Chasing speculation in China’s housing market levels the game: CapitaLand

0
35

[ad_1]

Easy loan is becoming less and less available in the Chinese real estate market, but CapitaLand Group’s Andrew Lim says economically prudent firms can benefit.

“In the current environment, when other companies may face more serious financial problems without access to credit, we are now in a position to kind of level the playing field,” Lim, Chief Financial Officer of the CapitaLand Group, told CNBC’s Squawk Box Asia. Tuesday. “We are certainly seeing these opportunities emerge and are trying to figure out how best to take advantage of them.”

China is an important market for CapitaLand and accounts for about 40% of the Singapore property giant’s portfolio, according to its latest business data. The firm claims to be “one of the earliest foreign real estate players in China” with a portfolio of over 200 properties in over 40 Chinese cities.

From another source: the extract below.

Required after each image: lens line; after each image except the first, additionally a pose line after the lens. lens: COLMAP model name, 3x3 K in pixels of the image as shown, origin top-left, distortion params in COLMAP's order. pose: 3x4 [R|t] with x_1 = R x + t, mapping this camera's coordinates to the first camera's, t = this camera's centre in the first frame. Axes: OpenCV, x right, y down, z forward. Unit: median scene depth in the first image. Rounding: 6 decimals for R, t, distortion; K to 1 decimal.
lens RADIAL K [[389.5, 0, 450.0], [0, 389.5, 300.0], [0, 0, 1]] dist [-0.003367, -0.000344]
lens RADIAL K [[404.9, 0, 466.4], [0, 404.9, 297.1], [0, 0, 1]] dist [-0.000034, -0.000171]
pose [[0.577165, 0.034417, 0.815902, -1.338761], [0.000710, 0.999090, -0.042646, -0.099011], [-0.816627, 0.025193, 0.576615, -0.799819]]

The Chinese authorities have been trying for several months to cool the country’s real estate market by suppressing speculation. One of the firms in the spotlight is a large developer. Chinese group Evergrandewho is working on a solution his debt situation

In July, China’s Ministry of Housing said that the country is aiming to eliminate disruptions in the real estate sector within three years.

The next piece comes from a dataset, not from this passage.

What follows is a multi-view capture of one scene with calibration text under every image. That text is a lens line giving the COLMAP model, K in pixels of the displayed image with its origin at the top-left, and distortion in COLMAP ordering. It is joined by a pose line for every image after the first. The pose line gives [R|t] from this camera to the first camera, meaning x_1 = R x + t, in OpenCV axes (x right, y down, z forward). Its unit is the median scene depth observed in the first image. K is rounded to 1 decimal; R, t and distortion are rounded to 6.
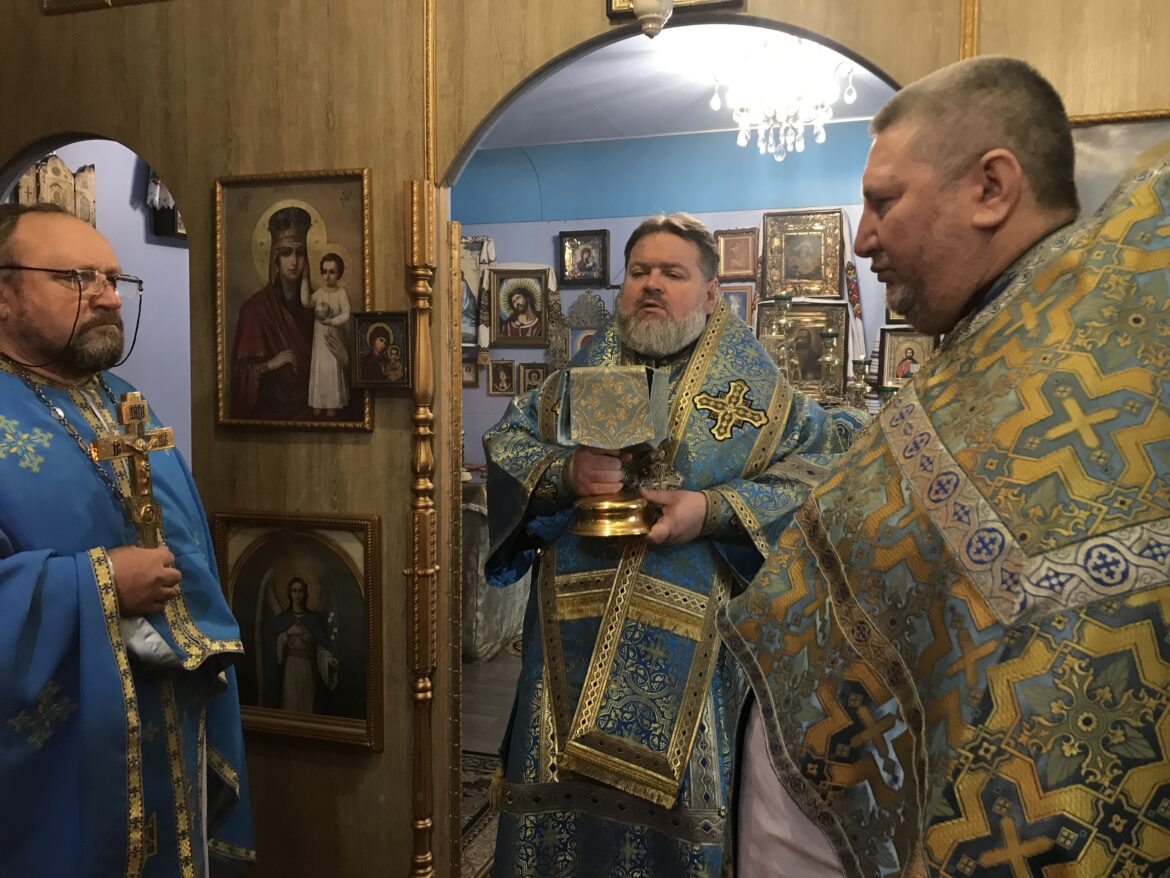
lens RADIAL K [[966.1, 0, 587.6], [0, 966.1, 432.7], [0, 0, 1]] dist [0.082869, -0.028983]
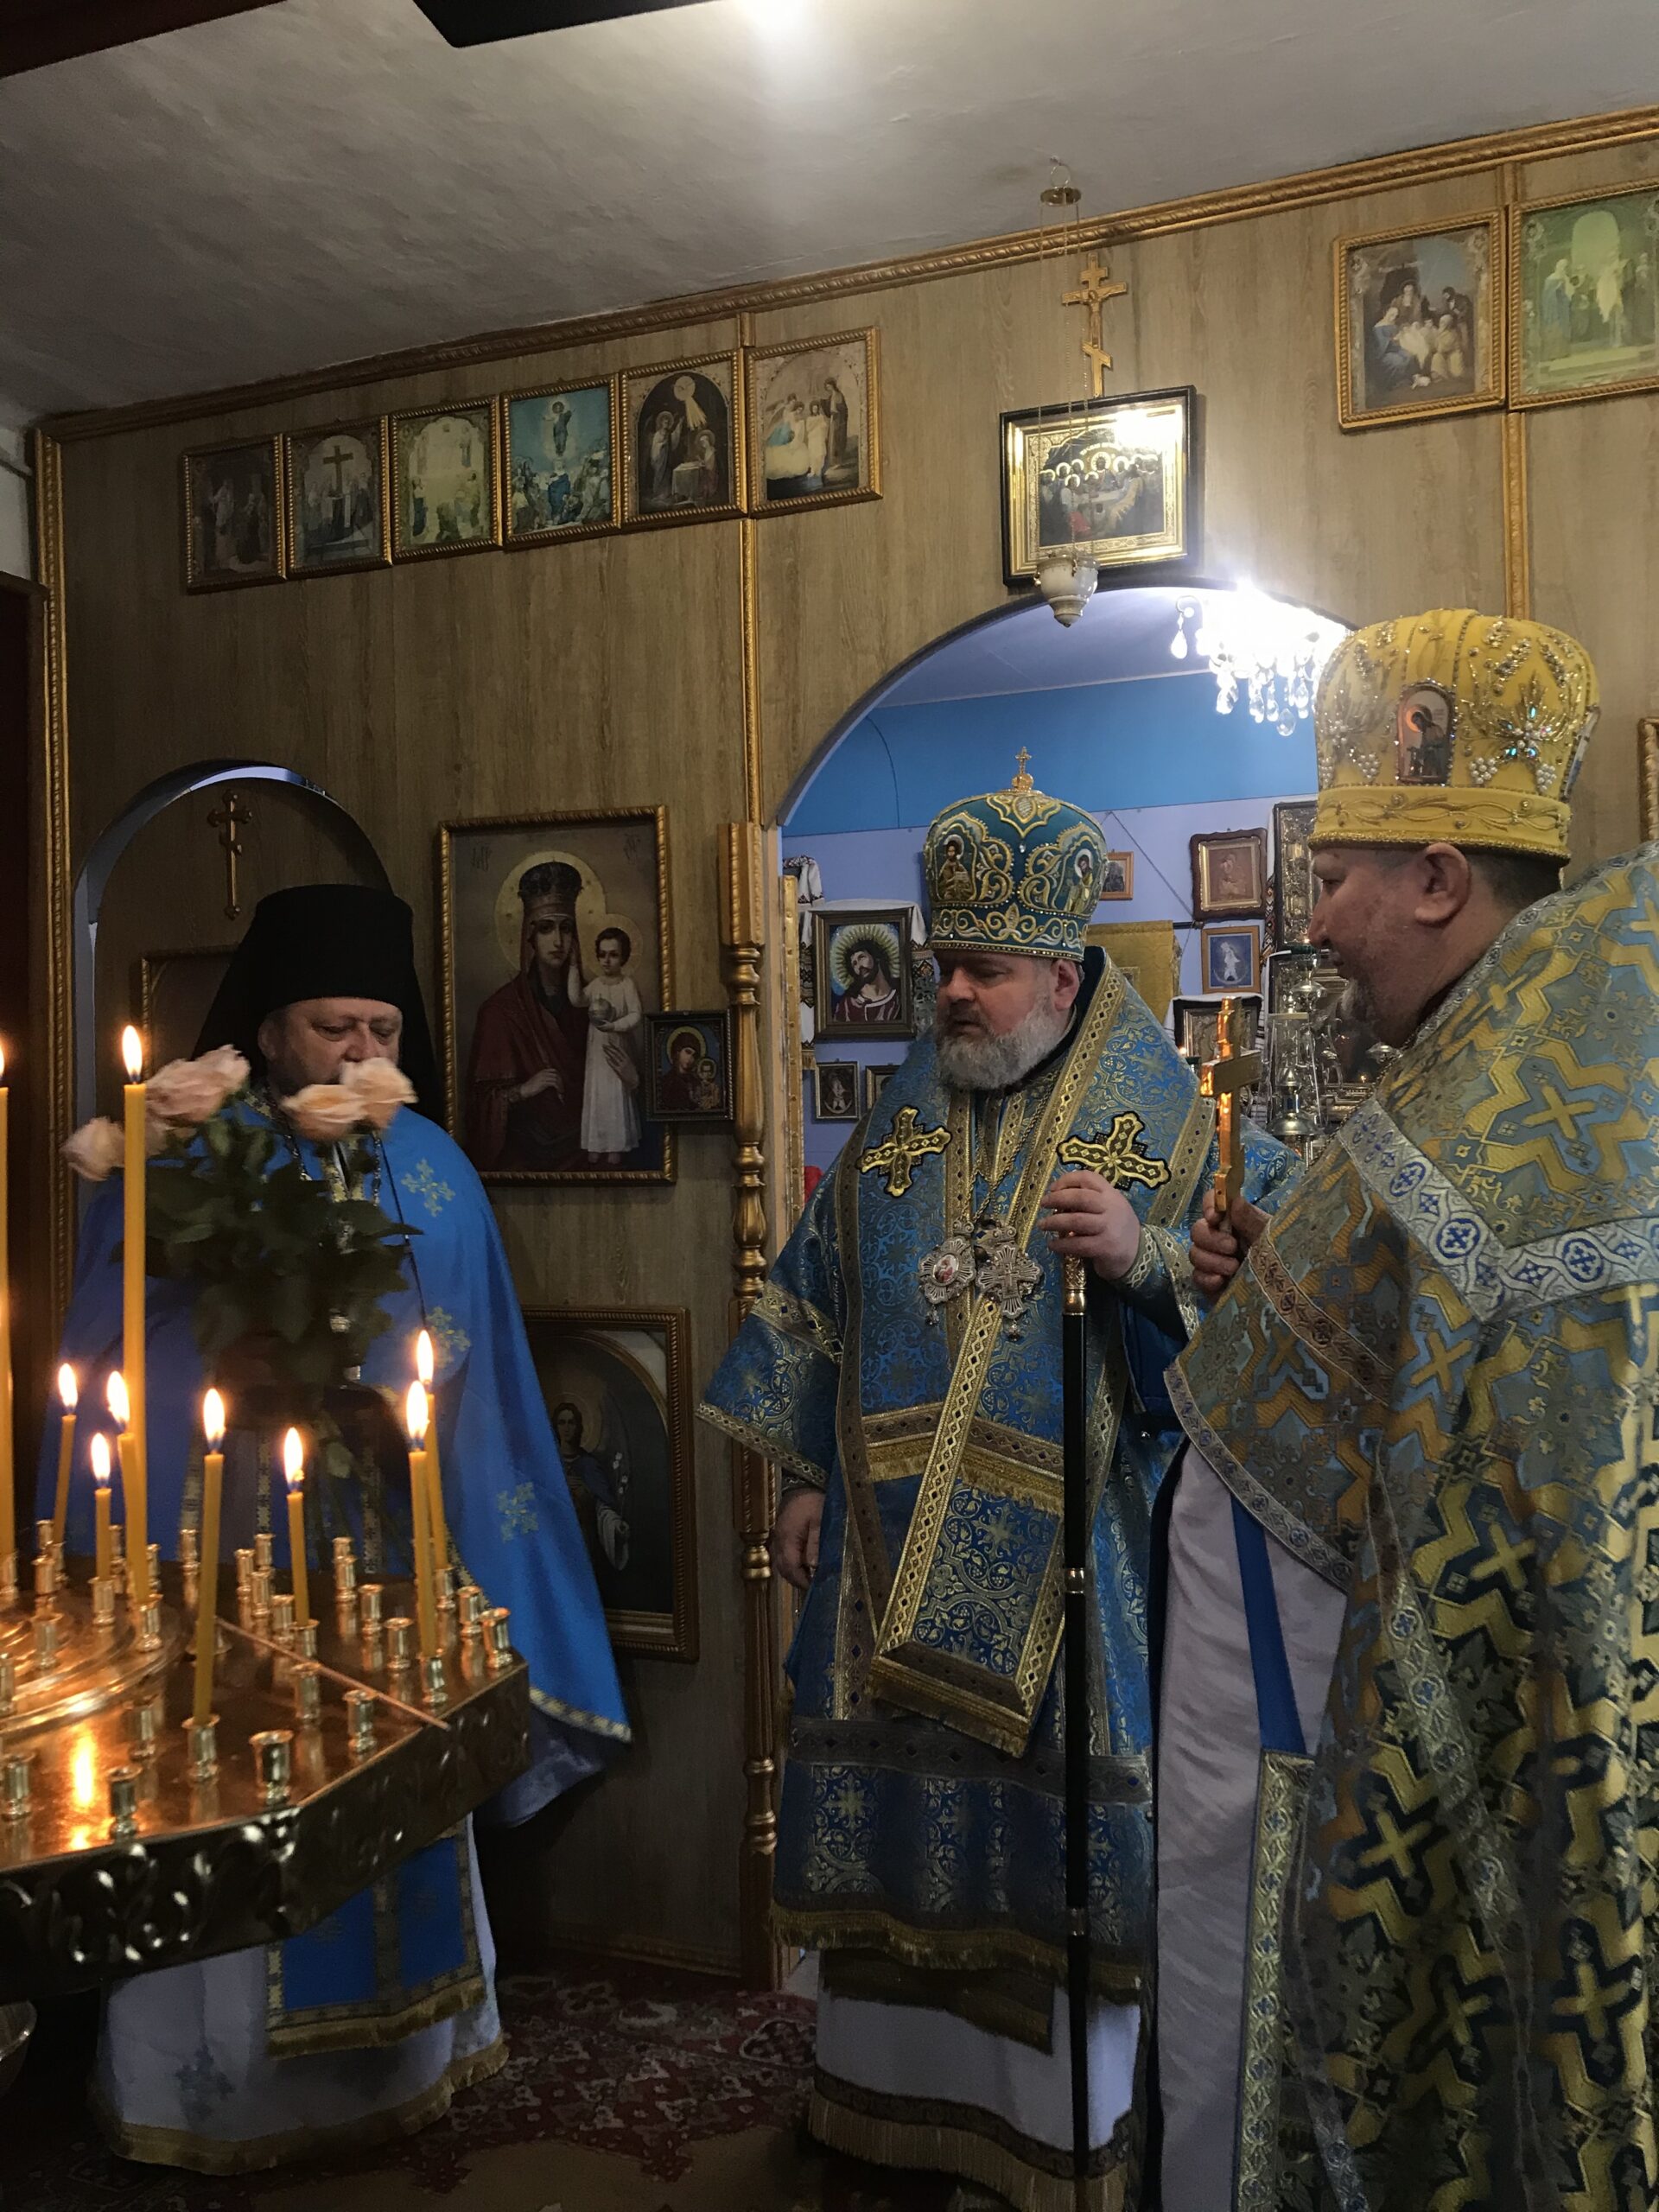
lens RADIAL K [[1826.4, 0, 837.5], [0, 1826.4, 1094.4], [0, 0, 1]] dist [0.082869, -0.028983]
pose [[0.996819, -0.025457, -0.075518, -0.007895], [0.021712, 0.998513, -0.050003, 0.002431], [0.076679, 0.048205, 0.995890, -0.274874]]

Learn more about China on CNBC Pro

Lim said, however, that real estate speculation is not limited to China. He added that signs of this behavior “are reappearing in many markets.”

“I think this is the idea that in the absence of other investment opportunities, real estate is often the most popular sector,” Lim said, adding that this tends to lead to speculative behavior, especially in residential real estate.

Governments are now responding to growing speculation, and in China, Lim said, authorities have taken “very decisive steps” to cool the sector and reduce speculation in the housing market.

However, the measures hurt developers who relied on speculative buying and used loans to expand quickly, he explained.

“To continue to thrive, you need to be able to kind of complement the operating model in China so that you can use this to your advantage, relying on your own as well as other third-party sources of capital,” Lim said.